WHAT TO DO: Reproduce all of the records exactly.

***** PROVIDED RECORDS

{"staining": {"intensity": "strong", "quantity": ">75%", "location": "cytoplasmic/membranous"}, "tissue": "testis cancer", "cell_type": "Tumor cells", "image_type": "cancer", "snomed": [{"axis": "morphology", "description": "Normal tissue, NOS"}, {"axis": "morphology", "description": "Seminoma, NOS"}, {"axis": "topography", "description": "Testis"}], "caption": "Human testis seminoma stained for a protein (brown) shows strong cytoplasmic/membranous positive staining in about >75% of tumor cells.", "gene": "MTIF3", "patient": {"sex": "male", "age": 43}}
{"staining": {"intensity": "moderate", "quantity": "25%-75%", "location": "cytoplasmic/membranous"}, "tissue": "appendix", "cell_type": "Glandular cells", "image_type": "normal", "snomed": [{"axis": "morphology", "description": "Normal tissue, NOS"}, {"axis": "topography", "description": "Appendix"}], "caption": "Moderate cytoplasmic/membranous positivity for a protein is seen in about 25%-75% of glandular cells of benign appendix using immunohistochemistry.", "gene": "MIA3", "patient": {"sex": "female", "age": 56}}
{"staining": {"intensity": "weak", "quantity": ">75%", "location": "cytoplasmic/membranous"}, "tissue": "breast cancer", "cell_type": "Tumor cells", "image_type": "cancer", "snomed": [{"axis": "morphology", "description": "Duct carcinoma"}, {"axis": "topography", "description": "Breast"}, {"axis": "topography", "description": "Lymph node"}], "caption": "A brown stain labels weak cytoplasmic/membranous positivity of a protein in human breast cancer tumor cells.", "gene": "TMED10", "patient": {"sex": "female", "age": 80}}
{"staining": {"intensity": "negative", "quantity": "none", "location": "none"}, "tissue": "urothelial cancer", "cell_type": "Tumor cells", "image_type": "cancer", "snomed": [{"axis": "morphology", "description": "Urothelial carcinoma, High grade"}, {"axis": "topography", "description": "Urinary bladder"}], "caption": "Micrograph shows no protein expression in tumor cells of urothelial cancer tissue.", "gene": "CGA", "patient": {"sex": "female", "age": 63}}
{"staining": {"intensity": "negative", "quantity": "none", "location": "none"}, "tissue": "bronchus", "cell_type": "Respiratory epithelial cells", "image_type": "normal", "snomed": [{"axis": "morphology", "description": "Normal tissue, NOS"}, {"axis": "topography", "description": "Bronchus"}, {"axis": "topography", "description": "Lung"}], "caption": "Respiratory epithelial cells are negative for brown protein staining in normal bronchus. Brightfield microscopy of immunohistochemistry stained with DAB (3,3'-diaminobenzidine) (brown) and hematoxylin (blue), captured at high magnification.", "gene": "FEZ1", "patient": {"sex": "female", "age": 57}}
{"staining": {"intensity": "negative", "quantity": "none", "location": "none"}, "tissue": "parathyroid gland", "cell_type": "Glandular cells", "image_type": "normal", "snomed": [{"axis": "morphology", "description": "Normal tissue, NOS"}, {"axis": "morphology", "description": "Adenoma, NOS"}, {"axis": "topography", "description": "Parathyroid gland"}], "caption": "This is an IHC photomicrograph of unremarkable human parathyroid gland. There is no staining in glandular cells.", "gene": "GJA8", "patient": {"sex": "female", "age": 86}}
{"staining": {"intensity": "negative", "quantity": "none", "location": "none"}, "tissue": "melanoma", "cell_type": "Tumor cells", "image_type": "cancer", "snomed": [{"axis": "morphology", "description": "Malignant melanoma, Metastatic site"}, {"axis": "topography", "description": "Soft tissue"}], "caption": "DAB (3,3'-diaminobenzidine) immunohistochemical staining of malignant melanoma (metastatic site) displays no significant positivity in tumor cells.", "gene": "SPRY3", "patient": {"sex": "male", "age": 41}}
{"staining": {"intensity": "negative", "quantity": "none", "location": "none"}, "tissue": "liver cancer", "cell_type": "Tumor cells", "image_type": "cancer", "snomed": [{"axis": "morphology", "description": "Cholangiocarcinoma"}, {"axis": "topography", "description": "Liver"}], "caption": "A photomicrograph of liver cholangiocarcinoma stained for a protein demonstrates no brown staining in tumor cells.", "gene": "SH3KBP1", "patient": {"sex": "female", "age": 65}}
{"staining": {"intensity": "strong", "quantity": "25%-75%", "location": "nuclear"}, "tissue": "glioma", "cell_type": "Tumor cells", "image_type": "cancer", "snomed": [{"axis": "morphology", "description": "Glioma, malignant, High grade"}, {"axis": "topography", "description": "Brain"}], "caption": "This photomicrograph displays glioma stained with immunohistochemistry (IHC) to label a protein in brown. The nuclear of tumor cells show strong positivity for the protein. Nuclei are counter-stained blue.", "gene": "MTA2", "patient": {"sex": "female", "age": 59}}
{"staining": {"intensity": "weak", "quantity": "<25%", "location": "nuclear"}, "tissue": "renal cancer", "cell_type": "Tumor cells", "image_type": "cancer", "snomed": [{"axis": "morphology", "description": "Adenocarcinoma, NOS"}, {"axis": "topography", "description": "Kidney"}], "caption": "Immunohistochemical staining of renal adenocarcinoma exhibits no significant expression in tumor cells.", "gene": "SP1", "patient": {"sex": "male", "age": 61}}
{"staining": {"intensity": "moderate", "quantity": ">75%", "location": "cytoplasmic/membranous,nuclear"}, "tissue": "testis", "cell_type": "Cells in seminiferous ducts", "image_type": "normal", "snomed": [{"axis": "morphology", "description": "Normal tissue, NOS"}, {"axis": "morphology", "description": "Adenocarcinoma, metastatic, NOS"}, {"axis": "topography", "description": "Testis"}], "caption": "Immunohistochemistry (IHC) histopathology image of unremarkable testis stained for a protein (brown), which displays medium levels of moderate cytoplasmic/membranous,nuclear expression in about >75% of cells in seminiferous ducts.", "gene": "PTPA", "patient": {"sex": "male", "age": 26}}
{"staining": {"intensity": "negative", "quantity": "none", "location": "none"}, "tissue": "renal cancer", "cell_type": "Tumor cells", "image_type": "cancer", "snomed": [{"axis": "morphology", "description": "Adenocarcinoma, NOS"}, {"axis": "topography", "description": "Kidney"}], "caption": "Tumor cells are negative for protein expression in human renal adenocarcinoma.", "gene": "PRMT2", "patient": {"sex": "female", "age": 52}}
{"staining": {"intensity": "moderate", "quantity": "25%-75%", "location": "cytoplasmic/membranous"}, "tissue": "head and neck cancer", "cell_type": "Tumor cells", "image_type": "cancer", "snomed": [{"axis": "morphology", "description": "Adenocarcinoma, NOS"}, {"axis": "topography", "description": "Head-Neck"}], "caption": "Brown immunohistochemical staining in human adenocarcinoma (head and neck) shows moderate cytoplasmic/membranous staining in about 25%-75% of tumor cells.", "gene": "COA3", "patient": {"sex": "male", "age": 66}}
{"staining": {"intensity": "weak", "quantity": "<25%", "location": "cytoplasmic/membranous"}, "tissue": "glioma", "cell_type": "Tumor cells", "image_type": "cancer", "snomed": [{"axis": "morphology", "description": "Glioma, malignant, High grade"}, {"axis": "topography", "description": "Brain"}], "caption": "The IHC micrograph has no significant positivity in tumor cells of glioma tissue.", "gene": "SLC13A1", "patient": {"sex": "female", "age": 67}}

**********

RESPONSE BOX:
{"staining": {"intensity": "strong", "quantity": ">75%", "location": "cytoplasmic/membranous"}, "tissue": "testis cancer", "cell_type": "Tumor cells", "image_type": "cancer", "snomed": [{"axis": "morphology", "description": "Normal tissue, NOS"}, {"axis": "morphology", "description": "Seminoma, NOS"}, {"axis": "topography", "description": "Testis"}], "caption": "Human testis seminoma stained for a protein (brown) shows strong cytoplasmic/membranous positive staining in about >75% of tumor cells.", "gene": "MTIF3", "patient": {"sex": "male", "age": 43}}
{"staining": {"intensity": "moderate", "quantity": "25%-75%", "location": "cytoplasmic/membranous"}, "tissue": "appendix", "cell_type": "Glandular cells", "image_type": "normal", "snomed": [{"axis": "morphology", "description": "Normal tissue, NOS"}, {"axis": "topography", "description": "Appendix"}], "caption": "Moderate cytoplasmic/membranous positivity for a protein is seen in about 25%-75% of glandular cells of benign appendix using immunohistochemistry.", "gene": "MIA3", "patient": {"sex": "female", "age": 56}}
{"staining": {"intensity": "weak", "quantity": ">75%", "location": "cytoplasmic/membranous"}, "tissue": "breast cancer", "cell_type": "Tumor cells", "image_type": "cancer", "snomed": [{"axis": "morphology", "description": "Duct carcinoma"}, {"axis": "topography", "description": "Breast"}, {"axis": "topography", "description": "Lymph node"}], "caption": "A brown stain labels weak cytoplasmic/membranous positivity of a protein in human breast cancer tumor cells.", "gene": "TMED10", "patient": {"sex": "female", "age": 80}}
{"staining": {"intensity": "negative", "quantity": "none", "location": "none"}, "tissue": "urothelial cancer", "cell_type": "Tumor cells", "image_type": "cancer", "snomed": [{"axis": "morphology", "description": "Urothelial carcinoma, High grade"}, {"axis": "topography", "description": "Urinary bladder"}], "caption": "Micrograph shows no protein expression in tumor cells of urothelial cancer tissue.", "gene": "CGA", "patient": {"sex": "female", "age": 63}}
{"staining": {"intensity": "negative", "quantity": "none", "location": "none"}, "tissue": "bronchus", "cell_type": "Respiratory epithelial cells", "image_type": "normal", "snomed": [{"axis": "morphology", "description": "Normal tissue, NOS"}, {"axis": "topography", "description": "Bronchus"}, {"axis": "topography", "description": "Lung"}], "caption": "Respiratory epithelial cells are negative for brown protein staining in normal bronchus. Brightfield microscopy of immunohistochemistry stained with DAB (3,3'-diaminobenzidine) (brown) and hematoxylin (blue), captured at high magnification.", "gene": "FEZ1", "patient": {"sex": "female", "age": 57}}
{"staining": {"intensity": "negative", "quantity": "none", "location": "none"}, "tissue": "parathyroid gland", "cell_type": "Glandular cells", "image_type": "normal", "snomed": [{"axis": "morphology", "description": "Normal tissue, NOS"}, {"axis": "morphology", "description": "Adenoma, NOS"}, {"axis": "topography", "description": "Parathyroid gland"}], "caption": "This is an IHC photomicrograph of unremarkable human parathyroid gland. There is no staining in glandular cells.", "gene": "GJA8", "patient": {"sex": "female", "age": 86}}
{"staining": {"intensity": "negative", "quantity": "none", "location": "none"}, "tissue": "melanoma", "cell_type": "Tumor cells", "image_type": "cancer", "snomed": [{"axis": "morphology", "description": "Malignant melanoma, Metastatic site"}, {"axis": "topography", "description": "Soft tissue"}], "caption": "DAB (3,3'-diaminobenzidine) immunohistochemical staining of malignant melanoma (metastatic site) displays no significant positivity in tumor cells.", "gene": "SPRY3", "patient": {"sex": "male", "age": 41}}
{"staining": {"intensity": "negative", "quantity": "none", "location": "none"}, "tissue": "liver cancer", "cell_type": "Tumor cells", "image_type": "cancer", "snomed": [{"axis": "morphology", "description": "Cholangiocarcinoma"}, {"axis": "topography", "description": "Liver"}], "caption": "A photomicrograph of liver cholangiocarcinoma stained for a protein demonstrates no brown staining in tumor cells.", "gene": "SH3KBP1", "patient": {"sex": "female", "age": 65}}
{"staining": {"intensity": "strong", "quantity": "25%-75%", "location": "nuclear"}, "tissue": "glioma", "cell_type": "Tumor cells", "image_type": "cancer", "snomed": [{"axis": "morphology", "description": "Glioma, malignant, High grade"}, {"axis": "topography", "description": "Brain"}], "caption": "This photomicrograph displays glioma stained with immunohistochemistry (IHC) to label a protein in brown. The nuclear of tumor cells show strong positivity for the protein. Nuclei are counter-stained blue.", "gene": "MTA2", "patient": {"sex": "female", "age": 59}}
{"staining": {"intensity": "weak", "quantity": "<25%", "location": "nuclear"}, "tissue": "renal cancer", "cell_type": "Tumor cells", "image_type": "cancer", "snomed": [{"axis": "morphology", "description": "Adenocarcinoma, NOS"}, {"axis": "topography", "description": "Kidney"}], "caption": "Immunohistochemical staining of renal adenocarcinoma exhibits no significant expression in tumor cells.", "gene": "SP1", "patient": {"sex": "male", "age": 61}}
{"staining": {"intensity": "moderate", "quantity": ">75%", "location": "cytoplasmic/membranous,nuclear"}, "tissue": "testis", "cell_type": "Cells in seminiferous ducts", "image_type": "normal", "snomed": [{"axis": "morphology", "description": "Normal tissue, NOS"}, {"axis": "morphology", "description": "Adenocarcinoma, metastatic, NOS"}, {"axis": "topography", "description": "Testis"}], "caption": "Immunohistochemistry (IHC) histopathology image of unremarkable testis stained for a protein (brown), which displays medium levels of moderate cytoplasmic/membranous,nuclear expression in about >75% of cells in seminiferous ducts.", "gene": "PTPA", "patient": {"sex": "male", "age": 26}}
{"staining": {"intensity": "negative", "quantity": "none", "location": "none"}, "tissue": "renal cancer", "cell_type": "Tumor cells", "image_type": "cancer", "snomed": [{"axis": "morphology", "description": "Adenocarcinoma, NOS"}, {"axis": "topography", "description": "Kidney"}], "caption": "Tumor cells are negative for protein expression in human renal adenocarcinoma.", "gene": "PRMT2", "patient": {"sex": "female", "age": 52}}
{"staining": {"intensity": "moderate", "quantity": "25%-75%", "location": "cytoplasmic/membranous"}, "tissue": "head and neck cancer", "cell_type": "Tumor cells", "image_type": "cancer", "snomed": [{"axis": "morphology", "description": "Adenocarcinoma, NOS"}, {"axis": "topography", "description": "Head-Neck"}], "caption": "Brown immunohistochemical staining in human adenocarcinoma (head and neck) shows moderate cytoplasmic/membranous staining in about 25%-75% of tumor cells.", "gene": "COA3", "patient": {"sex": "male", "age": 66}}
{"staining": {"intensity": "weak", "quantity": "<25%", "location": "cytoplasmic/membranous"}, "tissue": "glioma", "cell_type": "Tumor cells", "image_type": "cancer", "snomed": [{"axis": "morphology", "description": "Glioma, malignant, High grade"}, {"axis": "topography", "description": "Brain"}], "caption": "The IHC micrograph has no significant positivity in tumor cells of glioma tissue.", "gene": "SLC13A1", "patient": {"sex": "female", "age": 67}}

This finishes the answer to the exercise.